Müşteri çekmek için sosyal medyanın, parlak sekiz sayfalık broşürlerin ve gösterişli videoların ana araçlarımız olduğu emlak dünyamızda, bu sezon işinize ruh unsurunu eklemeniz için size meydan okumak istiyoruz.
“Gayrimenkulün ruhu”na odaklanmamızın nedeni, açıkçası mesleğimizin biraz daha hassasiyete ihtiyacı olduğunu düşünüyoruz.
Sektöre en değerli katkıyı yapan ekibimiz olarak, cömert komisyonlara ve mesleğimizde deneyimlediğimiz özgürlüğe rağmen emlakçılara çok büyük bir sorumluluğun verildiğini fark ettik: Bir kişinin en değerli varlığını, yani onun mülkünü satmak veya satın almak.
Sektör profesyonelleri olarak şunu unutmamalıyız ki, komisyonun cazibesi hepimizi cezbedebilir ancak gayrimenkul sadece para kazanmanın bir yolu değildir.
Geçim kaynağımız bir işlemden diğerine geçerken müşterilerimiz genellikle hayatlarındaki birikimlerini yatırıma harcıyorlar.
Biz birkaç hafta içinde sonuçlanacak anlaşmanın sanatına bakarken, müşterilerimiz evlerini aile anılarını biriktirecekleri yer olarak görüyorlar.
Biz, bizi bir sonraki komisyonumuzu kazandıracak bir sonraki müşteriyi bulmak için dışarıya bakarken, onlar geriye dönüp bakacaklar ve bizi, evlerini bulmalarına yardımcı olan kişiler olarak hatırlayacaklar.

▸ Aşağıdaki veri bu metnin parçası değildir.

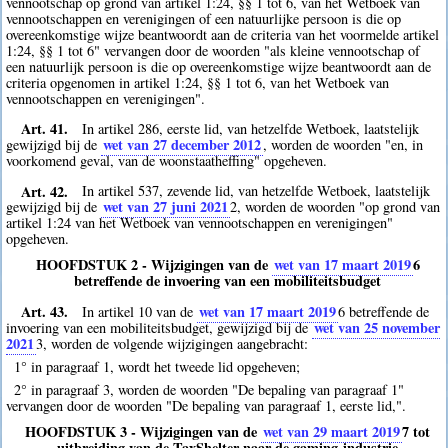
vennootschap op grond van artikel 1:24, §§ 1 tot 6, van het Wetboek van
vennootschappen en verenigingen of een natuurlijke persoon is die op
overeenkomstige wijze beantwoordt aan de criteria van het voormelde artikel
1:24, §§ 1 tot 6" vervangen door de woorden "als kleine vennootschap of
een natuurlijk persoon is die op overeenkomstige wijze beantwoordt aan de
criteria opgenomen in artikel 1:24, §§ 1 tot 6, van het Wetboek van
vennootschappen en verenigingen".
Art. 41.
In artikel 286, eerste lid, van hetzelfde Wetboek, laatstelijk
wet van 27 december 2012
gewijzigd bij de
, worden de woorden "en, in
voorkomend geval, van de woonstaatheffing" opgeheven.
Art. 42.
In artikel 537, zevende lid, van hetzelfde Wetboek, laatstelijk
wet van 27 juni 2021
gewijzigd bij de
2
, worden de woorden "op grond van
artikel 1:24 van het Wetboek van vennootschappen en verenigingen"
opgeheven.
HOOFDSTUK 2 - Wijzigingen van de
wet van 17 maart 2019
6
betreffende de invoering van een mobiliteitsbudget
Art. 43.
wet van 17 maart 2019
In artikel 10 van de
6
betreffende de
wet van 25 november
invoering van een mobiliteitsbudget, gewijzigd bij de
2021
3
, worden de volgende wijzigingen aangebracht:
1° in paragraaf 1, wordt het tweede lid opgeheven;
2° in paragraaf 3, worden de woorden "De bepaling van paragraaf 1"
vervangen door de woorden "De bepaling van paragraaf 1, eerste lid,".
HOOFDSTUK 3 - Wijzigingen van de
wet van 29 maart 2019
7
tot
uitbreiding van de TaxShelter naar de gaming-industrie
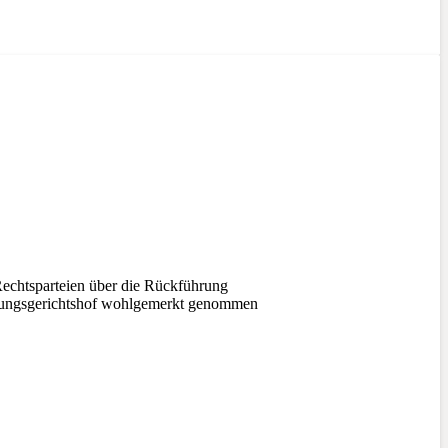
echtsparteien über die Rückführung
assungsgerichtshof wohlgemerkt genommen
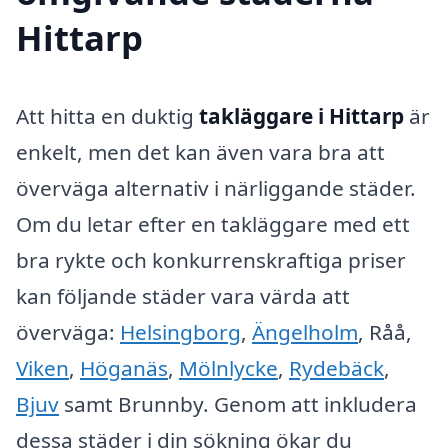
Hittarp
Att hitta en duktig
takläggare i Hittarp
är
enkelt, men det kan även vara bra att
överväga alternativ i närliggande städer.
Om du letar efter en takläggare med ett
bra rykte och konkurrenskraftiga priser
kan följande städer vara värda att
överväga:
Helsingborg
,
Ängelholm
, Råå,
Viken
,
Höganäs
,
Mölnlycke
,
Rydebäck
,
Bjuv
samt Brunnby. Genom att inkludera
dessa städer i din sökning ökar du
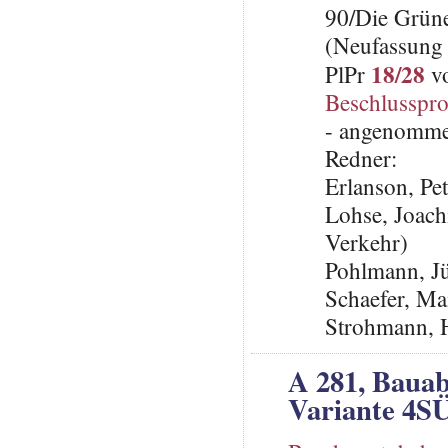
90/Die Grün
(Neufassung 
18/28
PlPr
vo
Beschlusspro
- angenomme
Redner:
Erlanson, Pe
Lohse, Joach
Verkehr)
Pohlmann, J
Schaefer, Ma
Strohmann, 
A 281, Bauab
Variante 4S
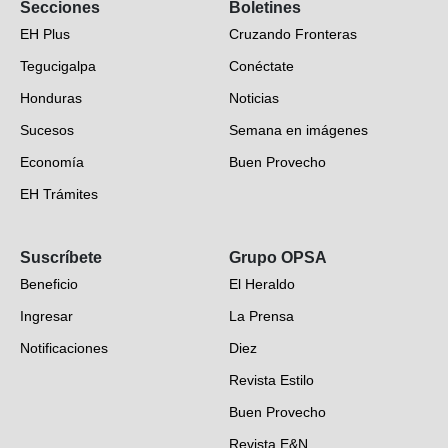
Secciones
Boletines
EH Plus
Cruzando Fronteras
Tegucigalpa
Conéctate
Honduras
Noticias
Sucesos
Semana en imágenes
Economía
Buen Provecho
EH Trámites
Opinión
Suscríbete
Grupo OPSA
EH Verifica
Beneficio
El Heraldo
Fotogalerías
Ingresar
La Prensa
Deportes
Notificaciones
Diez
Videos
Revista Estilo
Hondureños en el mundo
Buen Provecho
Revista E&N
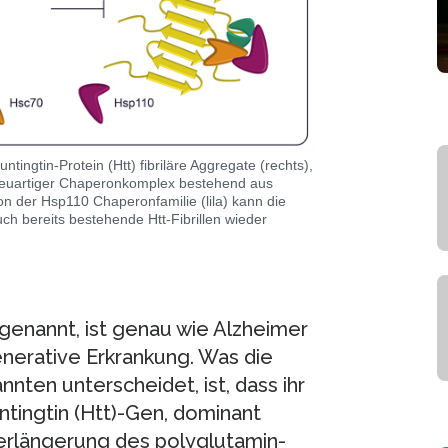
ingtin-Protein (Htt) fibriläre Aggregate (rechts),
 neuartiger Chaperonkomplex bestehend aus
 der Hsp110 Chaperonfamilie (lila) kann die
uch bereits bestehende Htt-Fibrillen wieder
genannt, ist genau wie Alzheimer
nerative Erkrankung. Was die
nten unterscheidet, ist, dass ihr
ntingtin (Htt)-Gen, dominant
 Verlängerung des polyglutamin-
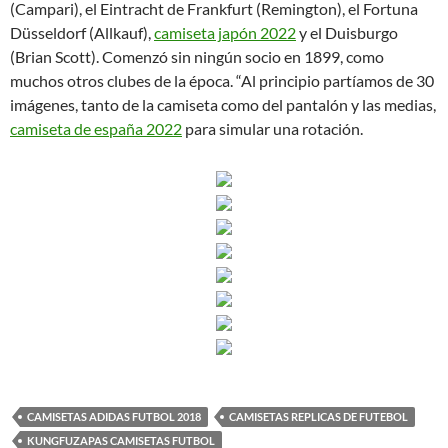
(Campari), el Eintracht de Frankfurt (Remington), el Fortuna
Düsseldorf (Allkauf),
camiseta japón 2022
y el Duisburgo
(Brian Scott). Comenzó sin ningún socio en 1899, como
muchos otros clubes de la época. “Al principio partíamos de 30
imágenes, tanto de la camiseta como del pantalón y las medias,
camiseta de españa 2022
para simular una rotación.
CAMISETAS ADIDAS FUTBOL 2018
CAMISETAS REPLICAS DE FUTEBOL
KUNGFUZAPAS CAMISETAS FUTBOL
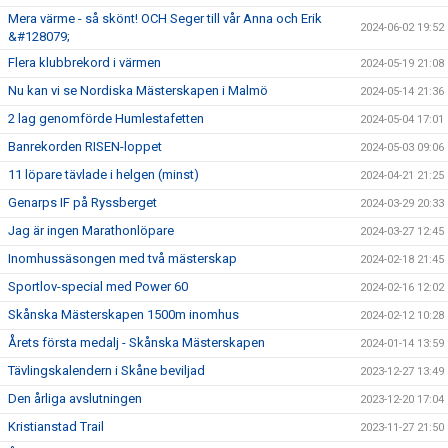
Mera värme - så skönt! OCH Seger till vår Anna och Erik
2024-06-02 19:52
&#128079;
Flera klubbrekord i värmen
2024-05-19 21:08
Nu kan vi se Nordiska Mästerskapen i Malmö
2024-05-14 21:36
2 lag genomförde Humlestafetten
2024-05-04 17:01
Banrekorden RISEN-loppet
2024-05-03 09:06
11 löpare tävlade i helgen (minst)
2024-04-21 21:25
Genarps IF på Ryssberget
2024-03-29 20:33
Jag är ingen Marathonlöpare
2024-03-27 12:45
Inomhussäsongen med två mästerskap
2024-02-18 21:45
Sportlov-special med Power 60
2024-02-16 12:02
Skånska Mästerskapen 1500m inomhus
2024-02-12 10:28
Årets första medalj - Skånska Mästerskapen
2024-01-14 13:59
Tävlingskalendern i Skåne beviljad
2023-12-27 13:49
Den årliga avslutningen
2023-12-20 17:04
Kristianstad Trail
2023-11-27 21:50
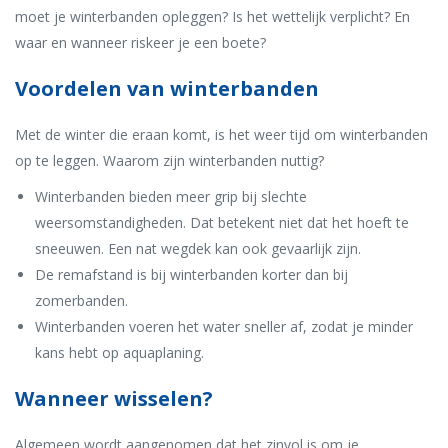
moet je winterbanden opleggen? Is het wettelijk verplicht? En
waar en wanneer riskeer je een boete?
Voordelen van winterbanden
Met de winter die eraan komt, is het weer tijd om winterbanden
op te leggen. Waarom zijn winterbanden nuttig?
Winterbanden bieden meer grip bij slechte
weersomstandigheden. Dat betekent niet dat het hoeft te
sneeuwen. Een nat wegdek kan ook gevaarlijk zijn.
De remafstand is bij winterbanden korter dan bij
zomerbanden.
Winterbanden voeren het water sneller af, zodat je minder
kans hebt op aquaplaning.
Wanneer wisselen?
Algemeen wordt aangenomen dat het zinvol is om je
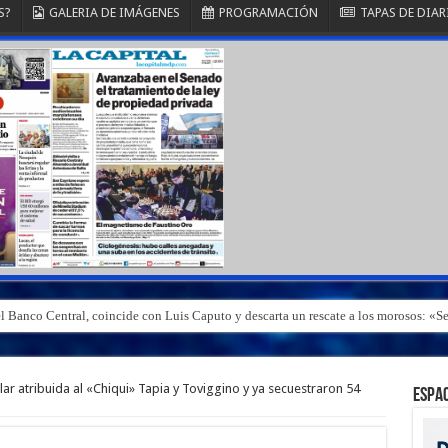
S?
GALERIA DE IMÁGENES
PROGRAMACIÓN
TAPAS DE DIAR
el Banco Central, coincide con Luis Caputo y descarta un rescate a los morosos: 
lar atribuida al «Chiqui» Tapia y Toviggino y ya secuestraron 54
ESPAC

Bir gayrimenkul işlemi yalnızca tuğla ve harcın devri ve sözleşmedeki katı ayrıntılardan ibaret değildir. Bu, işlemin “ruhunu”, yani her anlaşmanın ardındaki akıl, irade ve duyguyu asla unutmamamız gereken samimi bir etkileşimdir.
Her anlaşmanın kalbine “ruh” aşılamak için şu üç noktayı göz önünde bulundurun:
Ev, müşterilerimizin çocuklarını yetiştireceği yerdir. Ev, ömür boyu anılar yaratacakları yerdir. Evleri, ilk evcil hayvanlarını ya da kırık kollarını alacakları, sevdiklerini kaybedecekleri ya da bir sonraki büyük fikrin garaj ofislerinde doğabileceği yerdir.
Bu sezonda sizlere sunumlarınıza ruh katmanın gücünü keşfetmenizi öneriyoruz. Rekabetin çetin olduğu, tüm tanıtım ve promosyon araçlarının her emlakçının erişiminde olduğu bir piyasada, sizi öne çıkaracak olan şey kulaktan kulağa yayılan ününüz ve kişisel tavsiyeler olacaktır.
Gelin bu sezonu bol kazançlı bir hale getirelim ve sunumlarınızda "duygusal etkiyi" asla unutmayın! cümlesini kendimize sürekli hatırlatalım.